ATAEA
- Merged into: Media, Entertainment and Arts Alliance
- Founded: 1910
- Dissolved: 1993
- Location: Australia;
- Members: 13,700 (1991)
- Affiliations: ACTU, ALP

= Australian Theatrical and Amusement Employees' Association =

Australian trade union 1910–1993

The Australian Theatrical and Amusement Employees' Association was an Australian trade union which existed between 1910 and 1993. It represented a wide range of workers employed in the entertainment industry in Australia.

== Coverage ==

The ATAEA represented employees in a diverse range of non-performing occupations in the entertainment industry. These included film projectionists, ushers, ticket sellers, film crew, stagehands, racecourse, sports ground and amusement park staff.

== Formation ==

While a state-based union may have existed in Victoria during the late 19th century, the union first achieved federal registration in 1910 as the Australian Federated Stage Employees' Association. The union underwent several name changes before finally settling on its final title in 1915. The ATAEA originally only represented stagehands, but over time, and with technological change, it widened its membership base to cover much of the entertainment industry in Australia.

== Amalgamation ==

Due to the difficulties of servicing a widely-spread membership, and following ACTU policy of the time, the ATAEA began seeking an amalgamation of unions representing the entertainment and media industry in Australia during the early 1990s. This decision, however, along with political and generational differences, caused division between the national office of the union and the Queensland branch.
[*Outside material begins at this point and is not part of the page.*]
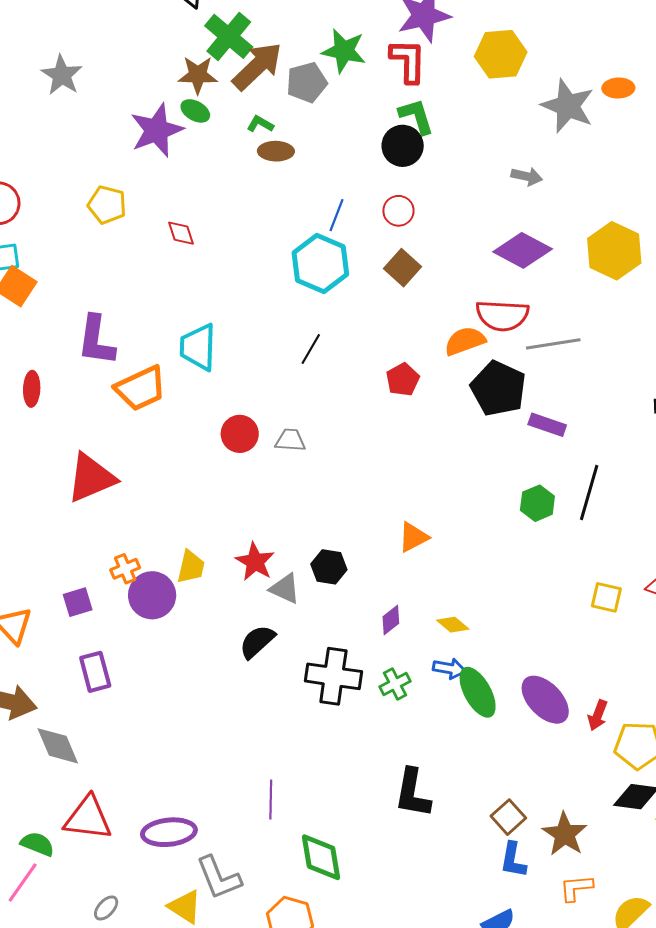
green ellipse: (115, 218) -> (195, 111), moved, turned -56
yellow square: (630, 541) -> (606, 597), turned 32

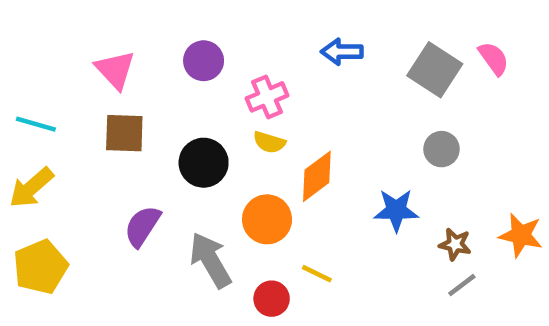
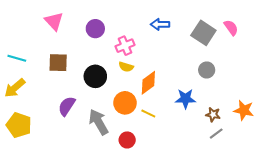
pink triangle: (115, 70) -> (54, 21), moved
yellow pentagon: (40, 267) -> (19, 125), turned -30
yellow line: (317, 274) -> (148, 113), moved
This animosity developed until the Queensland branch split away from the federal union in 1991, and later merged with the Australian Workers' Union in Queensland. The rest of the union merged with the Australian Journalists' Association and Actors' Equity in 1993 to form the Media, Entertainment and Arts Alliance (MEAA). The ATAEA continues to exist as a distinct section within the MEAA, and had 3045 members as of 2011.